The lead pilot shows a single fist. Junkins nods big, so the lead knows he saw the signal. He maneuvers us under the lead’s fuselage. As our plane emerges on the other side, the propellers superimpose, their spins interfering like computer monitors recorded by video cameras. I expected to feel freaked out, a few hundred feet from another fast-flying aircraft, but I actually just trusted the pilots: They seemed calm, concentrated, in control.

Soon, the leader signals that it’s time to move into the formation. Later, the planes follow the leader, without using the throttle. We have to cut turns sharp to shorten our path, use elevation gains to slow down—Cinderella-ing kinetic energy into potential—and, in an opposite conversion, use drops to speed up. A few times, our plane twists almost 180 degrees to the Earth, pulling a 2-G curve. The ground fills the glass where sky used to be. In this moment, despite my trust, something animal inside does tell press on my “fight or flight” response. The choice here is, obviously, flight.

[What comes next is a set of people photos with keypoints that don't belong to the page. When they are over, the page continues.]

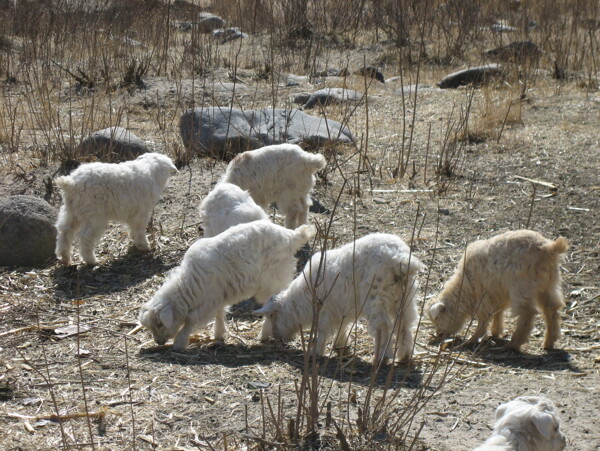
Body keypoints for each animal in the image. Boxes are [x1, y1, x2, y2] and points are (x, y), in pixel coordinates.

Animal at [139, 221, 316, 352]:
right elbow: (220, 312)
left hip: (273, 280)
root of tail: (291, 236)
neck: (190, 283)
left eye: (160, 324)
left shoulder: (208, 299)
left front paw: (179, 342)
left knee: (274, 306)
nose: (159, 342)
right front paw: (219, 335)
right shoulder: (218, 295)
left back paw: (264, 335)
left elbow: (190, 319)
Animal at [256, 235, 422, 366]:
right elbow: (344, 325)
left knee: (383, 326)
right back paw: (405, 355)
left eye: (271, 316)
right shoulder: (344, 307)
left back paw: (382, 358)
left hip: (376, 297)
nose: (275, 337)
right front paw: (339, 343)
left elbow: (323, 330)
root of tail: (399, 259)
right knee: (405, 324)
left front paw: (316, 351)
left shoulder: (325, 309)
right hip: (405, 296)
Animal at [426, 231, 568, 352]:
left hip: (521, 287)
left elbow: (484, 317)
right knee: (551, 309)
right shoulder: (498, 292)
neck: (465, 285)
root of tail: (549, 248)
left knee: (527, 313)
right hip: (549, 284)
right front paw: (496, 331)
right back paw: (548, 343)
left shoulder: (483, 294)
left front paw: (472, 339)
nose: (439, 334)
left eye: (438, 318)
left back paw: (513, 344)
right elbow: (497, 311)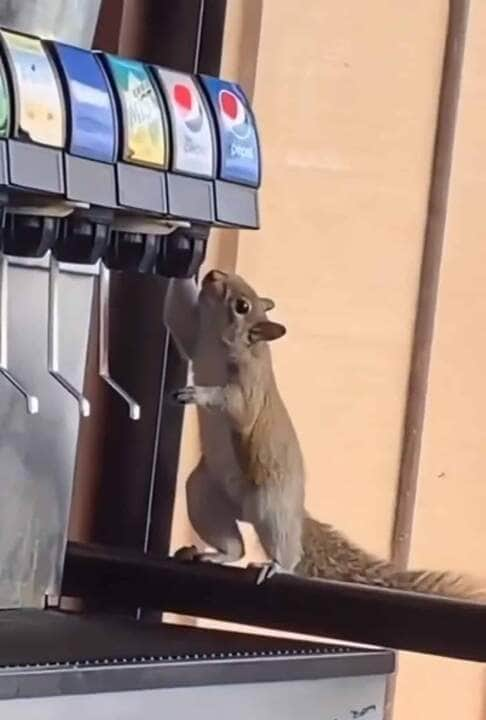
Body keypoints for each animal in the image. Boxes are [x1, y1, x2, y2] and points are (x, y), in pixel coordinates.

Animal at [165, 268, 484, 600]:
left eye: (242, 306)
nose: (214, 274)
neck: (220, 342)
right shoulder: (196, 340)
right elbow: (178, 318)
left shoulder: (249, 390)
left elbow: (234, 405)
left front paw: (199, 394)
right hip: (204, 495)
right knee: (234, 546)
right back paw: (214, 554)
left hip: (271, 506)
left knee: (286, 549)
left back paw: (275, 565)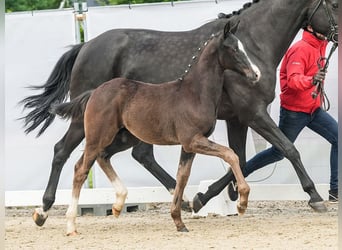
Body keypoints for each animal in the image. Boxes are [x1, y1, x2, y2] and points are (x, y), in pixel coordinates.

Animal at [20, 0, 336, 227]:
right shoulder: (253, 113)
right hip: (87, 122)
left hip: (129, 130)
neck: (256, 41)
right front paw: (315, 197)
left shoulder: (236, 119)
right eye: (333, 4)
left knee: (138, 155)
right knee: (63, 151)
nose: (338, 35)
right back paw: (43, 209)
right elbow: (287, 148)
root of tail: (85, 45)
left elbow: (242, 158)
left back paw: (180, 200)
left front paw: (213, 196)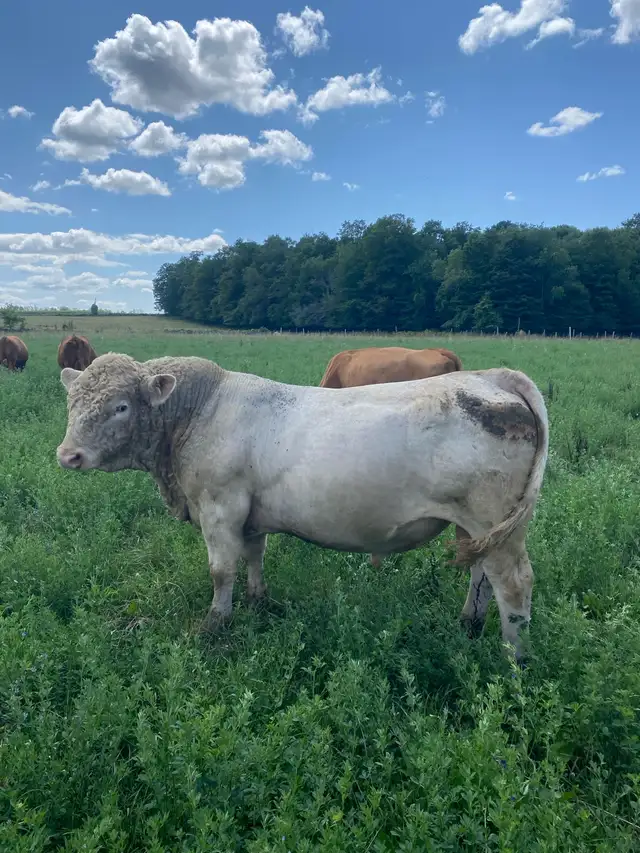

When we level out and pull in behind with the other two, the plane drops hard, like Tower-of-Terror hard. We flew through the Lancair’s wake turbulence, Junkins says.

“Do you get used to that?” I ask.

He nods. Just as new drivers learn not to swerve into trees to avoid possums, formation flyers train out natural panic responses.

After three sets of maneuvers, the leader rocks his plane in the signal for a return to base. An invisible hand pulls the invisible strings between the planes tight, and we whoosh together over a mountain ridge, wing tips almost touching, propellers raging, wind whipping through the crack between canopy and fuselage. It feels powerful, like we are about to go conquer something.